_WORK TO DO_.
(1) In the Babylon ending guide below, why was the Annie Oakley film shot in front of a black background? Answer in one to three sentences.
(2) Copy the Babylon ending guide word for word from "Ali Baba and" to "later named Pathécolor.".

==== SOURCE EXTRACT

Babylon Ending: Every Movie Explained!
Spoilers for Babylon: If you’ve seen the film, you probably found yourself overwhelmed by the pulsing montage of movies spanning more than a century at its end, some immediately identifiable, others incredibly obscure. If you immediately wished someone would make a list of the films included and give a little explanation for each, so that you might discern which you’d like to give a second look… you’re in luck:
The Horse in Motion (a.k.a. Sallie Gardner at a Gallop) – 1878
The motion of a horse mid gallop (crucially with all four hooves off the ground at once) is captured by a series of cameras set off in succession along Salie Gardner’s (the horse) path. When viewed in succession they produce the illusion of movement. A movie.
Cat Trotting, Changing to a Gallop – 1887
Very similar to the above, the titular description is accurate. Part of Eadweard Muybridge’s Electro Photographic Investigation of Consecutive Phases of Animal Movements, Vol. 10.
The Arrival of a Train at La Ciotat – 1895
The most famous image of early cinema next to the man in the moon with a rocketship stuck in his eye. The Lumiere brothers capture footage of a train arriving into frame, before passengers disembark, through the use of their Cinématographe, an all-in-one camera, printer and projector. Among the first films shown for public exhibition, spawning a myth of terrified audience members ducking out of the way of the “oncoming” train.
Annie Oakley – 1894
Sharpshooter Annie Oakley, a star of Buffalo Bill’s Wild West show, performs a series of swift trick shots, filmed by Edison Studios before a black background to better capture the gun-smoke. Annie Oakley was available for cheap viewing at the nickelodeons.
Birth of the Pearl – 1901
In an homage to the birth of Venus, a shell opens up to reveal a beautiful woman, who slowly assumes a pose. In contrast to the actualities, comedic skits, etc. of the time, the mildly experimental Birth of the Pearl is a phantastic bit of risqué portraiture from the Biograph Company.
A Trip to the Moon – 1902
The most famous example of early cinema, bar none, and the best film from the extraordinary artist Georges Méliès, who made good on the cinema’s potential for magic. A science-fiction adventure charting intrepid moon explorers’ invention of a rocketship, and their encounters with freaky lunar inhabitants on destination Moon. Of extraordinary artistic importance.
Ali Baba and the Forty Thieves – 1902
A fantasy by one of Méliès’ contemporaries, and the first adaptation of the story, featuring some wonderful production design and special effects. The great Segundo de Chomón provides the film with its intricate colour through a stencil-based tint later named Pathécolor.
The Great Train Robbery – 1903
Several techniques being popularised at the time (most notably simultaneous action) are incorporated into an action-driven western over several “scenes”, best remembered for a blisteringly stylish, unforgettable shot of a crook facing the viewer and firing directly into the camera’s lens. Labelled by William Everson and George Fenin as the first “dramatically creative American film”.

========
==== RECORDED INFORMATION

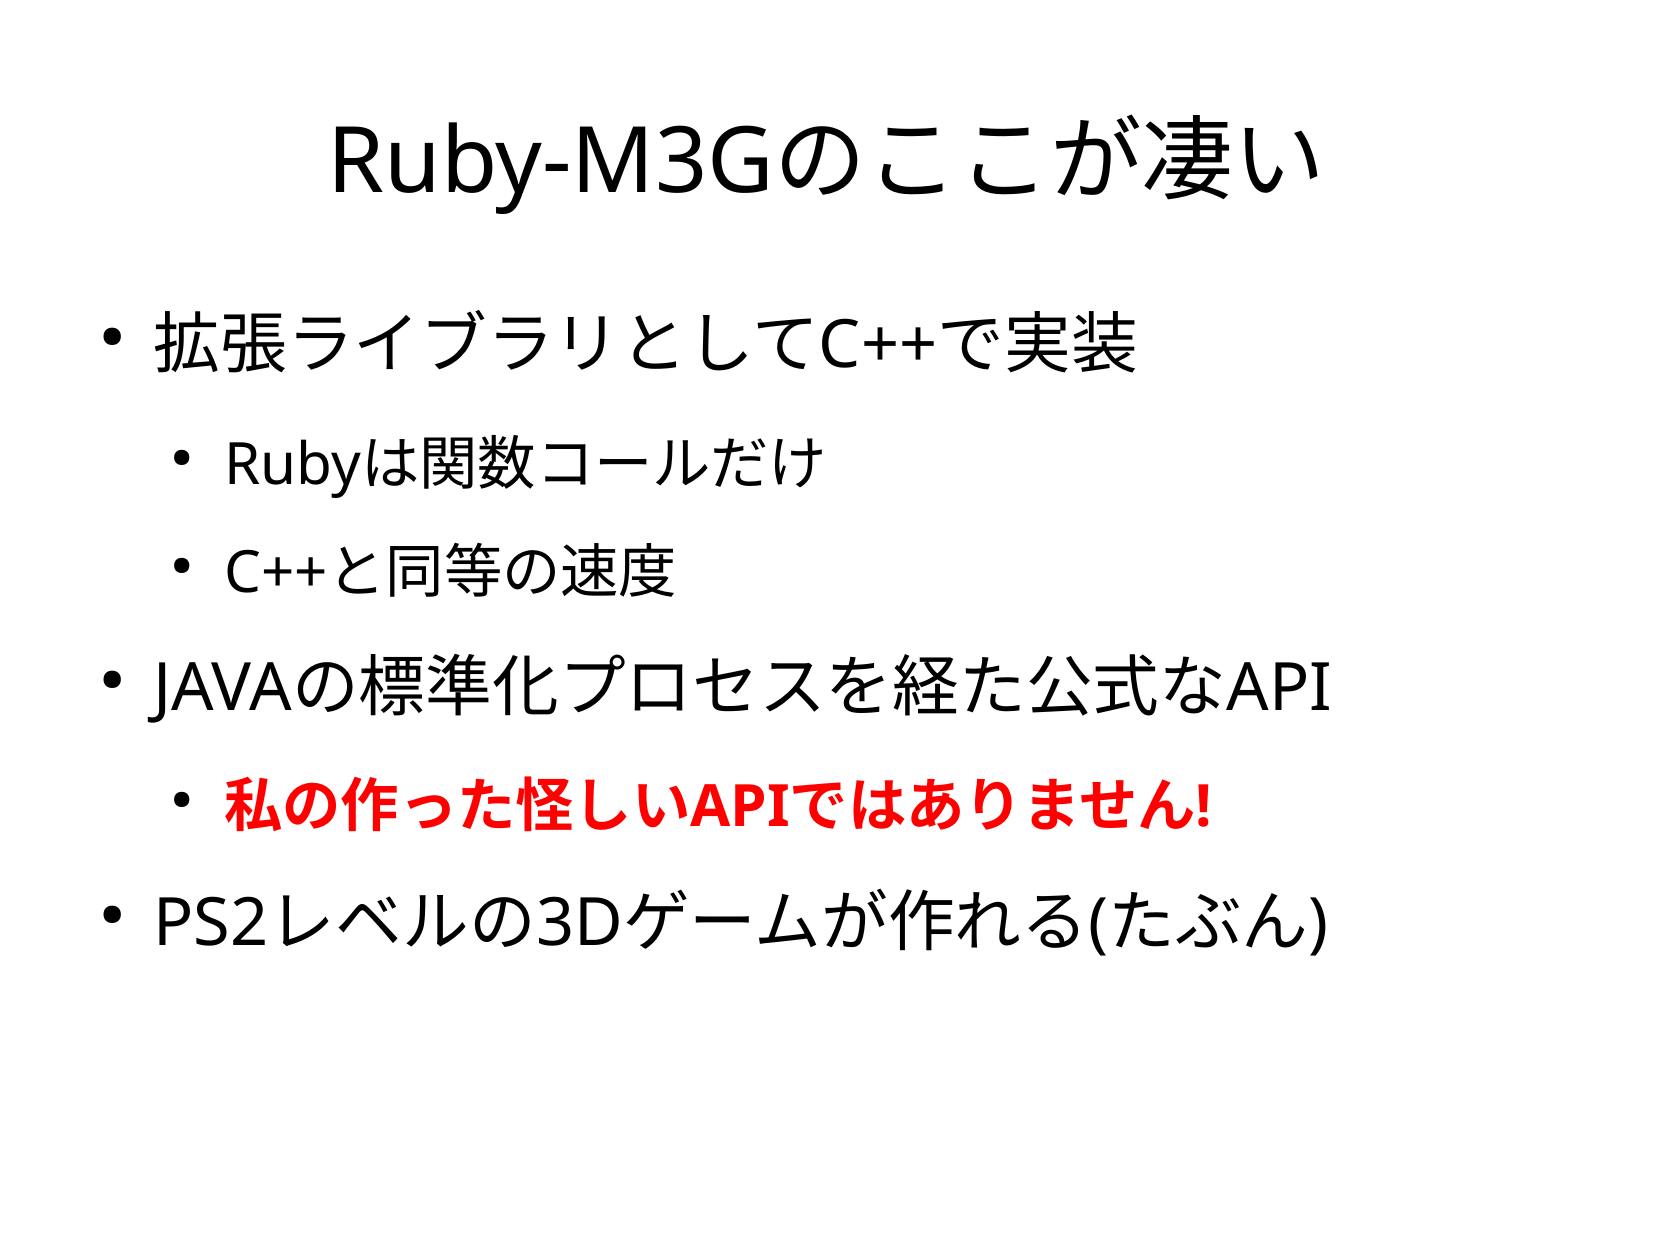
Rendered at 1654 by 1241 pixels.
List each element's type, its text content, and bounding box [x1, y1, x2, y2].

list 拡張ライブラリとしてC++で実装 Rubyは関数コールだけ C++と同等の速度 JAVAの標準化プロセスを経た公式なAPI 私の作った怪しいAPIではありません! PS2レベルの3Dゲームが作れる(たぶん) [82, 290, 1571, 1109]
title Ruby-M3Gのここが凄い [82, 56, 1571, 250]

========

_SOLVED PROBLEMS_.
(1) Edison Studios filmed Annie Oakley's trick shots before a black background to better capture the gun-smoke.

(2)
Ali Baba and the Forty Thieves – 1902
A fantasy by one of Méliès’ contemporaries, and the first adaptation of the story, featuring some wonderful production design and special effects. The great Segundo de Chomón provides the film with its intricate colour through a stencil-based tint later named Pathécolor.